A comprehensive deep-dive into Indian Premier League deliveries data — uncovering scoring patterns, phase dynamics, and strategic insights through statistical modelling and machine learning.
This project applies the full data science pipeline — from raw cleaning to statistical inference — on the IPL deliveries dataset. It answers questions teams, analysts, and fans have always debated: which phase of an innings matters most? Do death overs really score more? Who are the true match-winners?
Every chart, model, and test is backed by the actual ball-by-ball data, making the conclusions statistically grounded rather than anecdotal.
Ball-by-ball IPL delivery records spanning multiple seasons. Every row represents a single delivery — capturing runs scored, wickets, extras, dismissal types, batsmen, bowlers, and match context.
Individual deliveries across all matched IPL games
Columns: match_id, inning, over, ball, batter, bowler, runs, extras, wickets & more
Super overs excluded to keep stats clean and accurate
Overs 16–20 average 16.77 runs/over vs 15.40 in Powerplay — a statistically significant difference confirmed by Welch's t-test (p ≈ 0.000000). The final five overs are the most explosive in any IPL innings.
Kohli leads all IPL batsmen with 8,004 total runs — nearly 1,300 ahead of S Dhawan. He also leads in boundaries (979), making him the most consistent and aggressive volume scorer in the league's history.
Of all 13,000+ wickets in the dataset, 62% are catches. Bowled accounts for just 17%. Field placement and inducing edges is far more effective than clean-bowling batsmen in T20 cricket.
Nearly 60% of all runs scored in the dataset come from 4s and 6s. Teams with boundary-hitting specialists have a structural advantage that cannot be compensated by running between the wickets alone.
Overs 7–8 consistently show a run-rate dip as new batsmen settle after the Powerplay. This is the prime window for economical spin bowling — backed by YS Chahal's 213 wickets leading all IPL bowlers.

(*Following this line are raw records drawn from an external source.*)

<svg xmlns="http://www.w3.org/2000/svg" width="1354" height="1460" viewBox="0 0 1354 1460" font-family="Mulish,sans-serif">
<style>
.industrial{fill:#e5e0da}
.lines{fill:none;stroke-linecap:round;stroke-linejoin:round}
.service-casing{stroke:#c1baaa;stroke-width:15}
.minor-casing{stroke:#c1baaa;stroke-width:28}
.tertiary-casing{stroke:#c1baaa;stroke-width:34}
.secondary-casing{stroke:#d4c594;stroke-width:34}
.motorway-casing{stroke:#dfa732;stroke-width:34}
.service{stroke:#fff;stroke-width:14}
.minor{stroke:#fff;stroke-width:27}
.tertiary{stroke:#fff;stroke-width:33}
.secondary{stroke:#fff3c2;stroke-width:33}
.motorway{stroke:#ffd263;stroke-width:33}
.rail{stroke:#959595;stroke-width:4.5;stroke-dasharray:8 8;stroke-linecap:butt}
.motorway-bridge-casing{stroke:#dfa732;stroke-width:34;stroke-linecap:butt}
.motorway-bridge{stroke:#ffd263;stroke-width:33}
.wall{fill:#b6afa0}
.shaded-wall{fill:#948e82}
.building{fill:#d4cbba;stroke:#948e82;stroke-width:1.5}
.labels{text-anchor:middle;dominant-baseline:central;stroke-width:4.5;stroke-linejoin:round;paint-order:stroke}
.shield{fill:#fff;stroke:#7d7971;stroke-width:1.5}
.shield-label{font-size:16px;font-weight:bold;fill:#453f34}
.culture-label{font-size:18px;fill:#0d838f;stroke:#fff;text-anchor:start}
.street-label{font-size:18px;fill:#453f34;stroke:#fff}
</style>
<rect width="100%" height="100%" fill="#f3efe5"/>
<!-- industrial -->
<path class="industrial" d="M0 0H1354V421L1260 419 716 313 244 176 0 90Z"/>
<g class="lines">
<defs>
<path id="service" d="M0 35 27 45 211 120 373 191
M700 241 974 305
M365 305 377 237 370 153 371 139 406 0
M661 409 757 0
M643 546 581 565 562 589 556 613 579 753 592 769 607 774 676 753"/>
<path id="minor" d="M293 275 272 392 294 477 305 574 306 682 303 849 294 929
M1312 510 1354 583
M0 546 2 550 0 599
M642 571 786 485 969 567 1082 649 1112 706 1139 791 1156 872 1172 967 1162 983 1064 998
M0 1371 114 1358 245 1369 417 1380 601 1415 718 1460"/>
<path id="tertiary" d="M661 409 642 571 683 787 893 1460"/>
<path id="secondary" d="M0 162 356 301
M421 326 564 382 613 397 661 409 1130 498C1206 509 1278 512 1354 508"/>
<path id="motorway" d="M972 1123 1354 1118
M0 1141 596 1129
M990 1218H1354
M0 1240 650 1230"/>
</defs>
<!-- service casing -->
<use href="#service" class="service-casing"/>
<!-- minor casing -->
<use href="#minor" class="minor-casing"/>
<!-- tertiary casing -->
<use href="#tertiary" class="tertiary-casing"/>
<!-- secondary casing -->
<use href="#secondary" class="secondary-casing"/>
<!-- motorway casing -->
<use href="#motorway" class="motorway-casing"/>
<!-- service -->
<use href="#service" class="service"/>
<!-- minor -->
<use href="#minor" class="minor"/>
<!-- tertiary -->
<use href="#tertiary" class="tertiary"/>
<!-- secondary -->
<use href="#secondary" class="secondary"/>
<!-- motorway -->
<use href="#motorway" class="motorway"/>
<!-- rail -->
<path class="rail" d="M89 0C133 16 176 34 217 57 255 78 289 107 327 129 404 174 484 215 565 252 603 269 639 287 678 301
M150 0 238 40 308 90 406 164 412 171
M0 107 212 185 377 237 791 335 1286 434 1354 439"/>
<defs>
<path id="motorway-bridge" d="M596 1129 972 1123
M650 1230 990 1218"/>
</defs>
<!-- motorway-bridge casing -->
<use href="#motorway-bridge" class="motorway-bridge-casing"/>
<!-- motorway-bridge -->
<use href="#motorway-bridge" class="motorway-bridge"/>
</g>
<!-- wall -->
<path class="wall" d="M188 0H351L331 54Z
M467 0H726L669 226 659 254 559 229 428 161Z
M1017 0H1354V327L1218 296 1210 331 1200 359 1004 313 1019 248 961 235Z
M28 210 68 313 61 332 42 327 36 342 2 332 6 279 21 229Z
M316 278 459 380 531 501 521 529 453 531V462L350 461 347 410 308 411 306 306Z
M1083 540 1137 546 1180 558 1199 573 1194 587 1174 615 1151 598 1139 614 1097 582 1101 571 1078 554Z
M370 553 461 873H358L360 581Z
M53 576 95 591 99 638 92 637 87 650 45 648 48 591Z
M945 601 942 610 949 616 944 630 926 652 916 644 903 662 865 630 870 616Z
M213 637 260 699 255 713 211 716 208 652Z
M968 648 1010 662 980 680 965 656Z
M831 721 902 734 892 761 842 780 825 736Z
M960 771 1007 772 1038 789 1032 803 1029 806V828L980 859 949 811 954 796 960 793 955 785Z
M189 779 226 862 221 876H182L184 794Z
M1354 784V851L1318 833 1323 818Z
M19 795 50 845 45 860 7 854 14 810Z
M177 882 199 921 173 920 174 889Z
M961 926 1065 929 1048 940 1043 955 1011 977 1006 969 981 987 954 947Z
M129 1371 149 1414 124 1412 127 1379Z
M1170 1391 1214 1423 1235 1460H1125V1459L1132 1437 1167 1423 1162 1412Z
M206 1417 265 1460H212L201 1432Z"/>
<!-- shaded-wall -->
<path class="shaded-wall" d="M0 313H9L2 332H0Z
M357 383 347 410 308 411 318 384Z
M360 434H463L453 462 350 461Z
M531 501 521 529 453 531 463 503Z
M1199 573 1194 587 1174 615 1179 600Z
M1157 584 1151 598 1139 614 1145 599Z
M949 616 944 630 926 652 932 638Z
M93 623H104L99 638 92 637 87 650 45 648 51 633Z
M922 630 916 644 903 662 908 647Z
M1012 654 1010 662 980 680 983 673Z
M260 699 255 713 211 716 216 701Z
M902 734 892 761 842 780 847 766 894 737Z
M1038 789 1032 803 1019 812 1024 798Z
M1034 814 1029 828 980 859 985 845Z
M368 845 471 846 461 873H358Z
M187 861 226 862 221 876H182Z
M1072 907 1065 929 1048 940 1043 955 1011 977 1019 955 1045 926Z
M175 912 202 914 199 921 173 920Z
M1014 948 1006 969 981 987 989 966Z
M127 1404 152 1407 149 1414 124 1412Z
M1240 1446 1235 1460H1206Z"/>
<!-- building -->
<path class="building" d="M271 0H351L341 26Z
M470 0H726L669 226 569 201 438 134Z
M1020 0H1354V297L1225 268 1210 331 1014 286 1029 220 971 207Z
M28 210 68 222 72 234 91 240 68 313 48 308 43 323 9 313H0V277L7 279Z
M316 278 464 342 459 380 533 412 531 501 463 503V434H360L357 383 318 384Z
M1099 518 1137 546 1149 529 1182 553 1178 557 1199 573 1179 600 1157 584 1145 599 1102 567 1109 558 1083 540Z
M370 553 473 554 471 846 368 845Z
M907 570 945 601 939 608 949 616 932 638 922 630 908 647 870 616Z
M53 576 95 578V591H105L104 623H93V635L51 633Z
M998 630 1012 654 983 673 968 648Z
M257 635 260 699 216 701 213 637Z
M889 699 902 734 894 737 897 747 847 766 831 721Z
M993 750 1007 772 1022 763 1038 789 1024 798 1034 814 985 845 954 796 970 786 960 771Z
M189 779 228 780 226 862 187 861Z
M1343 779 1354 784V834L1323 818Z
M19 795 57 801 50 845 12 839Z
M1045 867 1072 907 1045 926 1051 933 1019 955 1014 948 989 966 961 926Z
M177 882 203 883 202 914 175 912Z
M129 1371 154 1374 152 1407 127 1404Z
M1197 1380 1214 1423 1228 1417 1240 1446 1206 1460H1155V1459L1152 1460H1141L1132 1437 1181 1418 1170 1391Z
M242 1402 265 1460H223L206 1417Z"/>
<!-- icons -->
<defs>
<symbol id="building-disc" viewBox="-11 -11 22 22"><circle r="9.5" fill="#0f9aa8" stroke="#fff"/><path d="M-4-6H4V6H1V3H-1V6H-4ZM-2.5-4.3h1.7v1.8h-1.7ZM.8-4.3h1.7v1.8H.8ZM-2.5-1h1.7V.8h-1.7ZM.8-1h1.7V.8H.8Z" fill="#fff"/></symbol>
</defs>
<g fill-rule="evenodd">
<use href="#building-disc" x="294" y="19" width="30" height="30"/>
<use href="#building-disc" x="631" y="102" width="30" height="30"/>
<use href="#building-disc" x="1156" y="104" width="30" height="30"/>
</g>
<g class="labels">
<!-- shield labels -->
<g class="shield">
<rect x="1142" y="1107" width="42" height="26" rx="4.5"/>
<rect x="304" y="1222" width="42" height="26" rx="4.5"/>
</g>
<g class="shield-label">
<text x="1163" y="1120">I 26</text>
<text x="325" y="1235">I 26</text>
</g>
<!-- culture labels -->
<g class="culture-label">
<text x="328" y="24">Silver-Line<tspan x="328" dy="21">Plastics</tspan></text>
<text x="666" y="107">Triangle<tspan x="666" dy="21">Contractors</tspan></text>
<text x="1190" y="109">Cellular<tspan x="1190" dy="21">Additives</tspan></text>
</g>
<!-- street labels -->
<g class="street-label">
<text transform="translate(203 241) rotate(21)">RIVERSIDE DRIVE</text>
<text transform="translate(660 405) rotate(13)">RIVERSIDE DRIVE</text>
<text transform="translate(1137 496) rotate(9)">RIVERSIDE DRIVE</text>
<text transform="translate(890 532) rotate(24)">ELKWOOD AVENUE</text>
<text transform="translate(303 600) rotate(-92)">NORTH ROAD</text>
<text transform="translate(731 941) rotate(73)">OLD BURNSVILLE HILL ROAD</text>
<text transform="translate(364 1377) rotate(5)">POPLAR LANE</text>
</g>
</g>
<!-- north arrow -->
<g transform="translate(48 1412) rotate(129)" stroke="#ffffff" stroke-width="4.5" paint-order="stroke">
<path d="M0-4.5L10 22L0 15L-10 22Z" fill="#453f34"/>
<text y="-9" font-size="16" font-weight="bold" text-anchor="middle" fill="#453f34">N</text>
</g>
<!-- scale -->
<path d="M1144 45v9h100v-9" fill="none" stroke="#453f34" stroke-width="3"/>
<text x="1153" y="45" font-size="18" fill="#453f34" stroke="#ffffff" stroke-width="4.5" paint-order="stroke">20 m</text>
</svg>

The scatter of top-30 batsmen shows a strong positive trend between balls faced and total runs (Pearson r ≈ 0.98 for batsman vs total runs). Consistency and longevity at the crease is the clearest predictor of overall output.
Deploy attacking openers under fielding restrictions. Target the boundary — powerplay avg is 15.40 runs/over, setting the match's run-rate foundation.
Bowl your best swing/seam bowlers with the new ball. Target tight lines; early breakthroughs dramatically shift the match momentum.
Consolidate and rotate strike. Avoid reckless shots during this highest wicket-rate phase — preserve your power hitters for the death.
Introduce your best spinners. Build dot-ball pressure and exploit the transition period — this phase offers the highest wicket probability.
Save your cleanest boundary hitters. At 16.77 avg runs/over, maximising this window with specialist finishers is the single biggest scoring lever.
Invest in yorker specialists. Slower balls and wide yorkers suppress boundaries. Avoid full-pitched deliveries — they cost matches.
62% of wickets are catches. Prioritise attacking field placements and edge-inducing bowling over line-and-length containment.
With 59.9% of runs from 4s & 6s, teams should specifically recruit boundary-hitting specialists — not just high-average batsmen.
Run rate rises ~0.12 runs per over as innings progress. Save your best bowlers for overs 15+ where the scoring spike accelerates.